● **Exercise aim**: Excluding pictures, transcribe precisely the lines from the one containing "Figure 3: Temporary" to the final line of the listing below, inclusive, and nothing more.

══════════

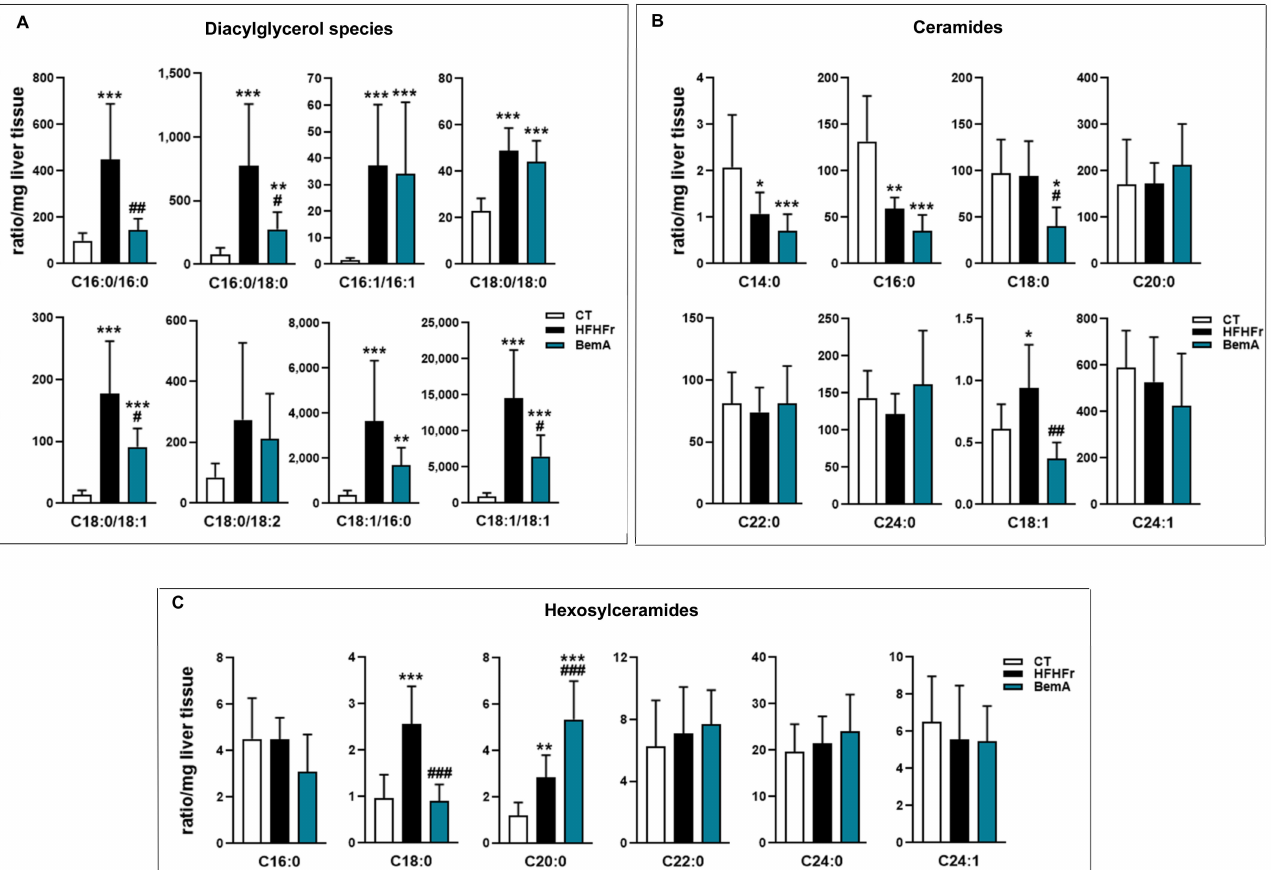
Figure 5. Bempedoic acid modifies the lipidomic signature induced by the HFHFr diet in the liver. Bar plots showing the levels of ( A ) diacylglycerols, ( B ) ceramides, and ( C ) hexosylceramides in rat liver homogenates from control (CT), high-fat, high-fructose (HFHFr), and bempedoic acid (BemA) groups. Data were analyzed by one-way ANOVA, followed by Tukey’s post-hoc * p < 0.05, ** p < 0.01, *** p < 0.001 compared to CT; # p < 0.05, ## p < 0.01 ### p < 0.001 compared to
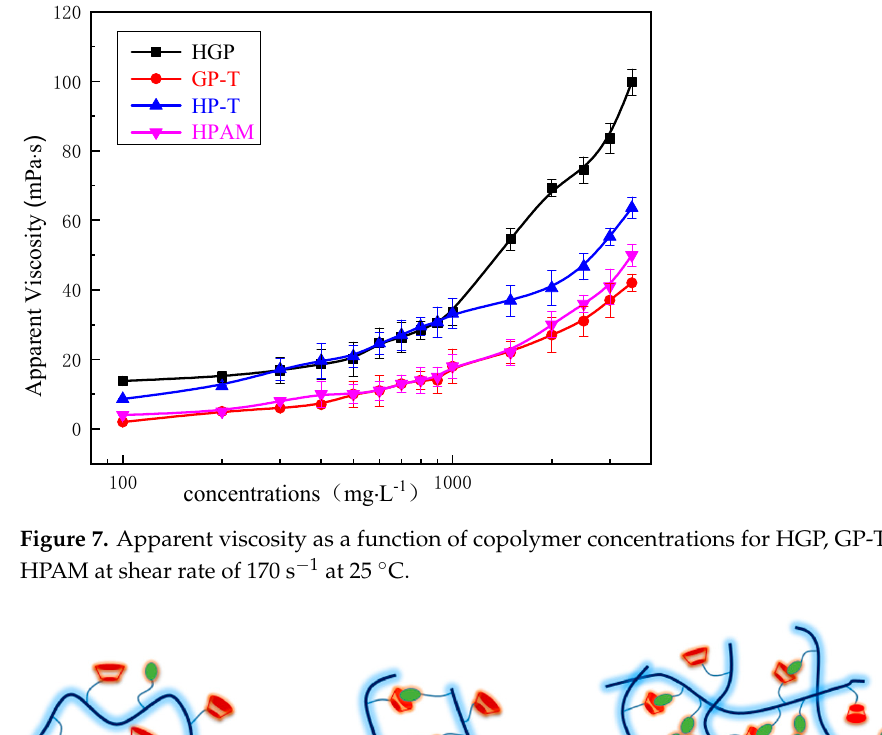
Figure 8. The thickening mechanism of HGP.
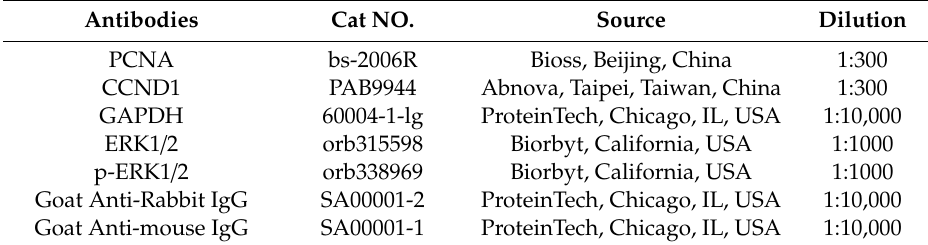
Table 4. The information of antibodies. Antibodies Cat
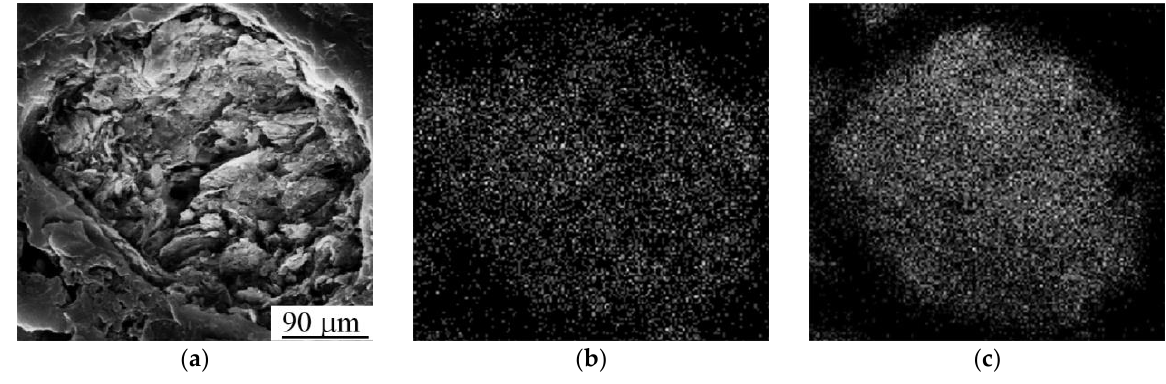
Figure 5. ( a ) SEM image and mapping patterns of ( b ) Ti and ( c ) Nb.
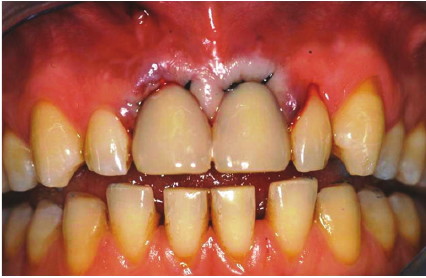
Figure 3: Temporary adhesive system attached to the adjacent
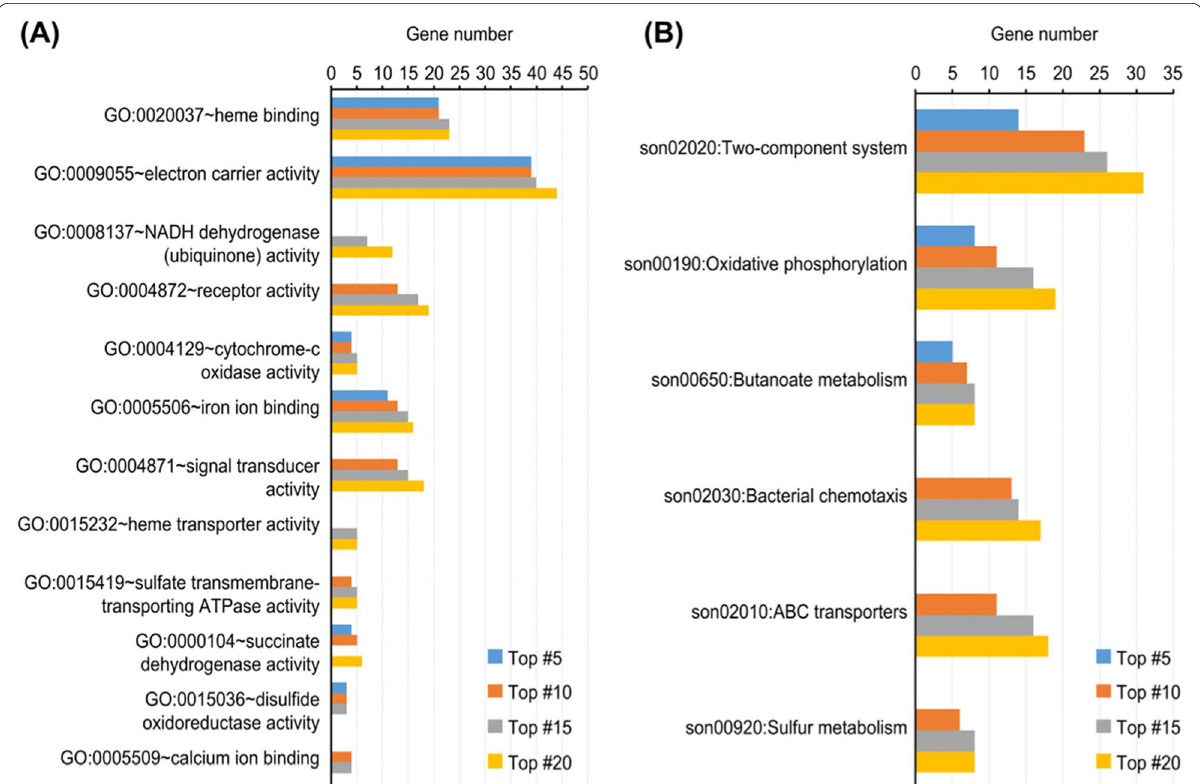
Fig. 1 Enrichments for the co‑fitness genes for all 41 c ‑type cytochromes. A Molecular function enrichment and B KEGG pathway enrichment. Note: the corrected p ‑value < 0.05 (Benjamini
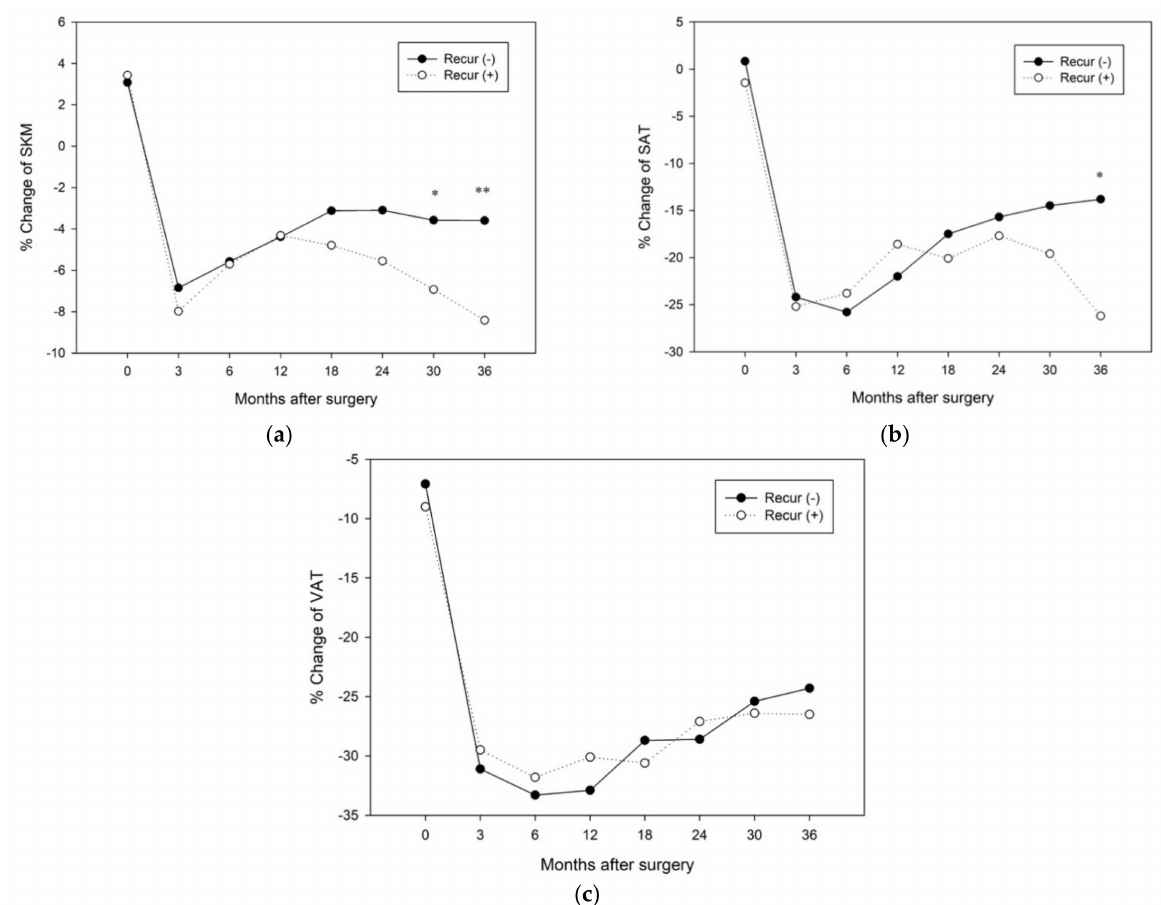
Figure 4. Change in longitudinal body composition according to recurrence: ( a ) % change of skeletal muscle mass (SKM) after surgery; ( b ) % change of subcutaneous adipose tissue (SAT) after surgery; ( c ) % change of visceral adipose tissue (VAT) after surgery. Statistical significance between groups (Student’s t -test; * p < 0.05, ** p <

══════════

● **Task response**:
Figure 3: Temporary adhesive system attached to the adjacent
Fig. 1 Enrichments for the co‑fitness genes for all 41 c ‑type cytochromes. A Molecular function enrichment and B KEGG pathway enrichment. Note: the corrected p ‑value < 0.05 (Benjamini
Figure 4. Change in longitudinal body composition according to recurrence: ( a ) % change of skeletal muscle mass (SKM) after surgery; ( b ) % change of subcutaneous adipose tissue (SAT) after surgery; ( c ) % change of visceral adipose tissue (VAT) after surgery. Statistical significance between groups (Student’s t -test; * p < 0.05, ** p <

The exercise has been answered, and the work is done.